In retrospect, I shouldn't have been surprised that it stuck out to people, given all the fiction in the genre that I have already consumed. But it didn't strike me as weird at all.
Because I'd already lived that.
See, I have a theory about TF fiction, or at least TF fiction written by those with a keen interest in it, rather than stories that simply contain transformation in them towards for other ends. TF fiction is about dysphoria. It is the core of the conflict in most TF stories, if not in plot, then in theming. The mismatch between who you feel you are or what you want to be and your physical body, and all the stress and pain that causes. Oftentimes, TF is the solution to the dysphoria, the means to become who and what you really want to be. Other times, the TF is the cause of the dysphoria, circumstances beyond your control imposing a body upon you that you did not want and do not identify with. But that binary doesn't encompass the entirety of people's experiences, or at least not mine.
To get personal, I started transitioning almost 9 years ago as an AMAB young adult in my early 20's. I'd found an incredibly supportive and affirming community and group of friends, and so I just went for it, because I knew that I was like them, that I didn't feel right with the body I had. And it didn't work. Not the practical parts of transitioning, I got on HRT just fine and it worked wonders for my body, I got people to help me shop for clothes, my therapist was affirming and supportive. No, what I failed to account for was the possibility that binary transition wasn't right for me, because I'd never been exposed to anything other than the stock gender binary. So I transitioned to being fully femme, name, pronouns, and everything. And it nearly destroyed me, because I'd just changed one style of dysphoria for another, but I was so ignorant of what was actually happening that it took a complete breakdown for me to figure it out. Nowadays I've settled in a bizarro limbo somewhere between full detransition and agender and it fits me like a glove, and I don't regret trying to transition at all. But it leaves me with a thought.
Why does it always work out so cleanly in TF fiction? Either characters are granted exactly what they always wanted, or are ripped from what they were perfectly happy with. I have literally only ever seen one story about someone already dissatisfied with themselves who then gets turned into something that also isn't what they want, but has to make do anyway, and that's Tobias the Red-tailed Hawk from god damned Animorphs, which straddles the line between TF fiction and "fiction containing TF" so evenly that I've always failed to categorize it.

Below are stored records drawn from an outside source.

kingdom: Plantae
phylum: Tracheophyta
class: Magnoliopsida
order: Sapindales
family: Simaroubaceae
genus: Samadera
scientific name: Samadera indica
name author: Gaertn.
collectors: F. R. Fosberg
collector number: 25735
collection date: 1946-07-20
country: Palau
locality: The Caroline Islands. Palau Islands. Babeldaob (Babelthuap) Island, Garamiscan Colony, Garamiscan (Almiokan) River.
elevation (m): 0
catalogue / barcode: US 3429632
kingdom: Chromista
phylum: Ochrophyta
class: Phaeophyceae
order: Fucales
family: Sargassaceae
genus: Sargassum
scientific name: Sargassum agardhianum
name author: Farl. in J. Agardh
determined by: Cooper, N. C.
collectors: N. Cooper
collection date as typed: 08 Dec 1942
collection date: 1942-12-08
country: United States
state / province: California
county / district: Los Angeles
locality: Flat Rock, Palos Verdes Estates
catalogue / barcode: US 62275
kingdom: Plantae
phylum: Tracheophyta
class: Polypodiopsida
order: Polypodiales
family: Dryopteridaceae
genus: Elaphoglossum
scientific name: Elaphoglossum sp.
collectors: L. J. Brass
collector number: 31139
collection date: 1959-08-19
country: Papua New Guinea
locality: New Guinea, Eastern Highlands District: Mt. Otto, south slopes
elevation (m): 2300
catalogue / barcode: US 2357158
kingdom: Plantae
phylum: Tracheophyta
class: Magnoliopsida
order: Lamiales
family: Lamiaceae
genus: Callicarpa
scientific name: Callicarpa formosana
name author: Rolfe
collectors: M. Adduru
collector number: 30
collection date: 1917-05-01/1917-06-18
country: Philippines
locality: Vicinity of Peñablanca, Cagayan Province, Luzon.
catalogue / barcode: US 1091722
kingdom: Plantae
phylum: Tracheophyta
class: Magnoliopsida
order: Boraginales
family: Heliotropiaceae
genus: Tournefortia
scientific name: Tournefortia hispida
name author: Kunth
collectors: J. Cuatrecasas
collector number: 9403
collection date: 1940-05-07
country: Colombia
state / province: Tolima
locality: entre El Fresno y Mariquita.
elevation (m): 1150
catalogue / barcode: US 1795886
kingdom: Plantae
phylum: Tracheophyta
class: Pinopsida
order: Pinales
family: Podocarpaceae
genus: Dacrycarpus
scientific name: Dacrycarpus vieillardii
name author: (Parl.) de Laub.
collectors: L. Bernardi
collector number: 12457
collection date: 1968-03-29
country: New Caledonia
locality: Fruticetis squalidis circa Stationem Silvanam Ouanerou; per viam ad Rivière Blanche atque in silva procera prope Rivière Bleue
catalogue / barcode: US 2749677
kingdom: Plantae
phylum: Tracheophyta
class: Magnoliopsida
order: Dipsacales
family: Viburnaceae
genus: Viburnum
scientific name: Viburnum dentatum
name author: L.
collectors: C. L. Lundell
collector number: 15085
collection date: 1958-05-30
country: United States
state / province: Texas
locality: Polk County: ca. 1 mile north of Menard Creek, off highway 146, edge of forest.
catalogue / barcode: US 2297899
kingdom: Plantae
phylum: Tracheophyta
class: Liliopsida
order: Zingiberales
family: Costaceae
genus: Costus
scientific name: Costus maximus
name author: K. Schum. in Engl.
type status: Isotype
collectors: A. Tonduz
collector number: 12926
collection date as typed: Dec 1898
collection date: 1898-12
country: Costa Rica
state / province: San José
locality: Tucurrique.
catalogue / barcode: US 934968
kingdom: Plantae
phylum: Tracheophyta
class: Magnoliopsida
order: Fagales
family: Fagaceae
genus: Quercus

So with that as my primary inspiration, I think the answer is simple. This specific clean binary is universally relatable. Specifically the binary between "wrong body" and "right body". I feel that. Even the shapeshifters who constantly change forms feel that, because they are changing into what feels right at the time, even if the stakes are way, way lower. But my experiences left me craving depictions of not just the messy in-between, but the disaster zig-zag. Getting shunted all the way to what you or others thought would be ideal or "complete," only to have to crawl just as far towards your goal from a direction you were entirely unprepared to come from.
Is it weird? Probably not, relatively speaking. Self-indulgent? Absolutely. But if I don't see it in the world, then I'm just going to have to make it myself. And from the sounds of a few friends, it's an angle that others enjoy contemplating as well. Anyway, this was a random 1:30 AM ramble, but I hope it provides some food for thought. Or at least let people get a better grasp on my perspectives if nothing else.